> [EXTRACT PROVIDED]

The most powerful man in the country (which the Prime Minister is supposed to be) and India’s richest man (Mukesh Ambani) could not have played their cards in a worse manner.
The way in which Dr Manmohan Singh shunted Sudini Jaipal Reddy from the ministry of petroleum and natural gas to the ministry of science and technology conveyed a distinct impression that he had been “kicked upstairs” because the ministry he headed was at loggerheads with Reliance Industries Limited led by the country’s richest man. In the process, the government shot itself in the foot and, instead of promoting Mr Ambani’s interests, ended up hurting these.
Given the hue and cry that has been raised, the new petroleum minister M. Veerappa Moily will now find it extremely difficult to accede to RIL’s demands for a higher administered price of gas extracted from the Krishna-Godavari (KG) basin in the Bay of Bengal off the eastern coast of India. RIL will also find it rather tough to wriggle out of a situation in which not only its financial accounts but its performance as well will continue to be critically scrutinised by the Comptroller and Auditor-General of India, a constitutional authority answerable not to the government but to Parliament.
What is worse for the Prime Minister and Mr Ambani is that the set of controversies surrounding the implementation of the production sharing contract between the government and RIL and the fall in gas output have been converted into a high-profile public debate on the issue of crony capitalism by the India Against Corruption movement led by Arvind Kejriwal and Prashant Bhushan. The political rhetoric has escalated to a high pitch. Is this country being run by Manmohan Singh or Mukesh Ambani, asked Mr Kejriwal. The alleged favours bestowed on the country’s biggest privately owned corporate entity by the government have today gone way beyond esoteric discourse that was confined to so-called knowledgeable experts among the chattering classes and the pages of English newspapers, in particular financial dailies.
After Robert Vadra, son-in-law of the first family, and Nitin Gadkari, president of the Bharatiya Janata Party, the guns have been trained on Mr Ambani and the Prime Minister. But the government has none to blame but itself for this self-goal. It needs reiteration that there was absolutely nothing about the KG gas controversy that was not already in the public domain, well before Mr Kejriwal and Mr Bhushan launched their tirade. The recorded conversation between Niira Radia and Ranjan Bhattacharya, foster son-in-law of former Prime Minister Atal Behari Vajpayee, in which Mr Ambani reportedly said to Mr Bhattacharya that the Congress Party was metaphorically in his pocket, had been played out many times.
The CAG had categorically pointed out that the contract that had been signed between RIL and the petroleum ministry was heavily loaded in favour of the former and against the exchequer. The CAG had also claimed that it suspected RIL of “gold-plating” or deliberately inflating capital expenditure to increase its profits and lowering revenues accruing to the government. It pointed out infirmities and anomalies in the manner in which the company had awarded contracts in an opaque manner, even as RIL staunchly opposed submitting all its records for scrutiny claiming the CAG did not have the necessary authority.

> [MATERIAL]

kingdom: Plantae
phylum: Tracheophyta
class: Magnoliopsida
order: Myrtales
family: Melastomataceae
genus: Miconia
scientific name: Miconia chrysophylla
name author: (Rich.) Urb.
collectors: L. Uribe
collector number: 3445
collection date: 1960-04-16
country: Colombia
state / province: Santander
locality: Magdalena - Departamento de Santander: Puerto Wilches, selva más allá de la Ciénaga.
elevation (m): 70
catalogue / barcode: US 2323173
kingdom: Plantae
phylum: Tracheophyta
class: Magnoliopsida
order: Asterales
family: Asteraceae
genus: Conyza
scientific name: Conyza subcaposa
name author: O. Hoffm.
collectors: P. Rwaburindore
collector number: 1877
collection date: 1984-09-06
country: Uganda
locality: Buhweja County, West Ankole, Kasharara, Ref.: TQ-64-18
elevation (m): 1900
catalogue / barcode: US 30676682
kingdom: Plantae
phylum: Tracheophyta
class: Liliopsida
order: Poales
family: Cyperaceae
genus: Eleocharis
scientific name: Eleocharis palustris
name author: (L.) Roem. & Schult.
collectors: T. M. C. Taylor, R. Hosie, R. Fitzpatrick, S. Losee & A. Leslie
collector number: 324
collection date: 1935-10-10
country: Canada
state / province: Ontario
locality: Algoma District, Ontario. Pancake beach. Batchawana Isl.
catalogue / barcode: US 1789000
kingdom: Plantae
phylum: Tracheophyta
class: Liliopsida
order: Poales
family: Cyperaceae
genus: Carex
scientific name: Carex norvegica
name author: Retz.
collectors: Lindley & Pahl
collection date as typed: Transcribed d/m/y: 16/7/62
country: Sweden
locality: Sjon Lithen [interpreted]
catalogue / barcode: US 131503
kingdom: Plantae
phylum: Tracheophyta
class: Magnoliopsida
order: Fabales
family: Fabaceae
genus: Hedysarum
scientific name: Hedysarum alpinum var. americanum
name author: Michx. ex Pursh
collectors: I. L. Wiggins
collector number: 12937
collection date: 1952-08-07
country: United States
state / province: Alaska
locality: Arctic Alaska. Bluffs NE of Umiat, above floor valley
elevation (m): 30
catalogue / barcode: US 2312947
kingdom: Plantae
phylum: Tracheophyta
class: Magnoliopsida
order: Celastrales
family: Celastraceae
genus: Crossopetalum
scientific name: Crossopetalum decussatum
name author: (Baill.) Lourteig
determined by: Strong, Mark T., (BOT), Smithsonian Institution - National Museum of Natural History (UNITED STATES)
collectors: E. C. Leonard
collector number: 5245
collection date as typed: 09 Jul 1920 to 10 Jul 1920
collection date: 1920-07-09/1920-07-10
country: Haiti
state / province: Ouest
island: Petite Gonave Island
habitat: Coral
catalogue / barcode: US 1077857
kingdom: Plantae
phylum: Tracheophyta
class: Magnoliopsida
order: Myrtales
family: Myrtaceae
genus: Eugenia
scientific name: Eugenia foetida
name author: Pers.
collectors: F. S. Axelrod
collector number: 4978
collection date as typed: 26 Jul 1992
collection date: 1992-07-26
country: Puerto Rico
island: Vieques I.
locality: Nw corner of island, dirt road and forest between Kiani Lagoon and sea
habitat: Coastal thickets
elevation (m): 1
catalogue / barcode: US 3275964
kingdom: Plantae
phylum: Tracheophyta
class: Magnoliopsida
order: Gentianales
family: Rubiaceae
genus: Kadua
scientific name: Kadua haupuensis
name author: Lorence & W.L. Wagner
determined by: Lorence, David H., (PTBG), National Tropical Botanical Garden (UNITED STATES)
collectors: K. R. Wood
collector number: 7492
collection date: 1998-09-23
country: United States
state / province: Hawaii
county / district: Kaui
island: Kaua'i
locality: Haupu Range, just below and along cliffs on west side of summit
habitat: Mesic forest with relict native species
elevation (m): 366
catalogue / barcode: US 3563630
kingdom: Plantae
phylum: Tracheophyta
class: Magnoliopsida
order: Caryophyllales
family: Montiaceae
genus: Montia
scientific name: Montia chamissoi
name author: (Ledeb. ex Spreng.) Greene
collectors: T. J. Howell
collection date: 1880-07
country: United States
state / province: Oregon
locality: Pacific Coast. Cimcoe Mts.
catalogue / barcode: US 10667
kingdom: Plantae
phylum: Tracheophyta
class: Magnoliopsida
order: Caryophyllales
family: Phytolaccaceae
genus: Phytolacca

> [REQUEST A] How many lines of the records contain the string "typed", with case counting? Reply with the number only.
> [REQUEST B] Carry the column on the KG gas controversy forward from its last sentence.
The records are unrelated to the column on the KG gas controversy.

> [EXPECTED OUTPUT A] 3

> [EXPECTED OUTPUT B]
Under former petroleum minister Murli Deora, RIL had it rather good even as its critics claimed that the deal was causing huge losses to the country. Many revelations were made in the wake of a bruising sibling rivalry between Mukesh Ambani and his younger brother, Anil. As more disclosures surfaced, there was a view that the government was sufficiently “embarrassed” to ask Mr Deora to “retire” gracefully in January 2011.
Mr Reddy was meant to clean up the mess. Within weeks, it became evident that he was no pushover. Mr Ambani and his senior executives — including the representatives of RIL’s partner British Petroleum — had many meetings with him. But he was obdurate and didn’t budge from the fine print of the contract.
For months on end, a running battle ensued between officials of RIL and the petroleum ministry on the price of gas and “recovery” of costs, among other issues. The ministry contended that the company had deliberately reduced gas output in anticipation of higher prices and that the precipitous fall in gas production from the KG basin was exacerbating the already-acute energy shortage in the country.
RIL, on the other hand, argued that the sharp drop in the gas extracted from the KG basin (by around three-fourths from the peak level) was on account of geological complexities and ingress of water and sand.
The ministry refused to buy these arguments. The company claimed the government was sitting on its investment plans. The ministry counter-alleged that the company had not dug the number of wells it had said it would. What certainly did not help RIL’s case was that a pliant former regulator, director-general of hydrocarbons V.K. Sibal (who is currently facing criminal charges of favouritism and bribery), was replaced by an upright technocrat.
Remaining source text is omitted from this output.